## Work to complete
(a) Answer these questions using the editorial on the education jobs bill:
(i) What is the dollar amount of the education jobs bill now before Congress?
(ii) How much money from the February 2009 stimulus bill have school districts run through?
(iii) How many layoff notices have officials issued, according to data compiled by teachers unions?
(b) List every person named in the editorial on the education jobs bill.
(c) Continue the editorial on the education jobs bill from the point where it ends.

(Beginning of Given passage)

Monday, May 31, 2010



Washington Post Editorial

Friday, May 28, 2010 -- IN A SPEECH MONDAY on the Obama administration's economic policy, National Economic Council Director Lawrence H. Summers argued that deficit spending is still needed to boost growth -- but must be designed to produce maximum "bang for the buck." "There is no macroeconomic rationale for wasteful spending," he insisted.

So why are Mr. Summers and Christina D. Romer, chair of the White House Council of Economic Advisers, along with the rest of the Obama administration, promoting the $23 billion education jobs bill now before Congress? Its sponsors on Capitol Hill have labeled it "emergency" legislation, worthy of exemption from President Obama's anti-deficit pay-as-you-go rules. But it's certainly not a uniquely effective way to stimulate the economy. Ms. Romer suggests on the opposite page today [“How To Prevent Huge Teacher Layoffs”/following]  that keeping teachers at work will enable them to maintain their spending, thus supporting economic growth -- and saving on unemployment benefits and the like. The real question is whether this bill promotes more growth than other possible uses of $23 billion. Ms. Romer did not explain why retaining teachers stimulates the economy better than retaining, say, construction workers. Nor does she weigh the costs and benefits of not borrowing another $23 billion from China.

Ms. Romer argues that the bill is less costly than it seems because it ensures a better-educated, and hence more productive, populace in the future. Fair enough -- though you could say the same for construction workers, since better roads and bridges boost economic efficiency, too. She is right that school districts around the country, having run through $100 billion from the February 2009 stimulus bill, face a crunch. Officials have issued more than 100,000 layoff notices, according to data compiled by teachers unions. The unions predict layoffs could go as high as 300,000. It's hard to imagine losing that many teachers without some damage to learning.

But that many teachers almost certainly are not going to lose their jobs. For technical reasons, school districts must send notices in the spring to more teachers than they actually expect to let go in the fall. What's more, the unions' 300,000 estimate includes not only classroom teachers in kindergarten through 12th grade but also support staff and college professors. The bill would distribute money to states according to their population, not expected layoffs; states where no layoffs are imminent would get checks anyway, and the majority of states would receive more than they could possibly need to avoid layoffs. The Senate version of the bill permits them to spend the excess on other things.

(End of Given passage)
(Beginning of Dataset records)

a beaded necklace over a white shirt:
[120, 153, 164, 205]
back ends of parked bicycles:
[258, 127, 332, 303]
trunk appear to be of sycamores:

(End of Dataset records)

## Outputs in order
(a)
(i) $23 billion
(ii) $100 billion
(iii) More than 100,000

(b)
Lawrence H. Summers
Christina D. Romer
President Obama

(c)
If the goal were to preserve the maximum number of good K-12 teachers at minimum cost, the bill would encourage states to lay off teachers according to ability, rather than seniority -- as current rules, sacrosanct to unions, dictate. In Los Angeles, Mayor Antonio Villaraigosa, a Democrat, has been fighting stiff union resistance to achieve such a reform. But the bill's sponsors, Sen. Tom Harkin (D-Iowa) and Rep. George Miller (D-Calif.), say there's no time to waste on that problem. Many jobs could be saved if more teachers accepted wage and benefits restraint, as workers in other hard-pressed industries have done. New Jersey Gov. Chris Christie (R) has urged teachers to take a one-year wage freeze, but the vast majority so far have refused. And the bill places no such conditions on aid.

Instead of passing a bill that perpetuates the status quo, Congress should use its power of the purse to leverage reform. As Mr. Summers also said on Monday, "excessive budget deficits, when associated with spending that is wasteful, erode confidence in government and trust in public institutions. Ironically, this may make it more difficult to bring about reforms that are necessary to make the public sector function better and enhance our long-term productive capacity." That strikes us as a near-perfect description of this bill and its likely impact.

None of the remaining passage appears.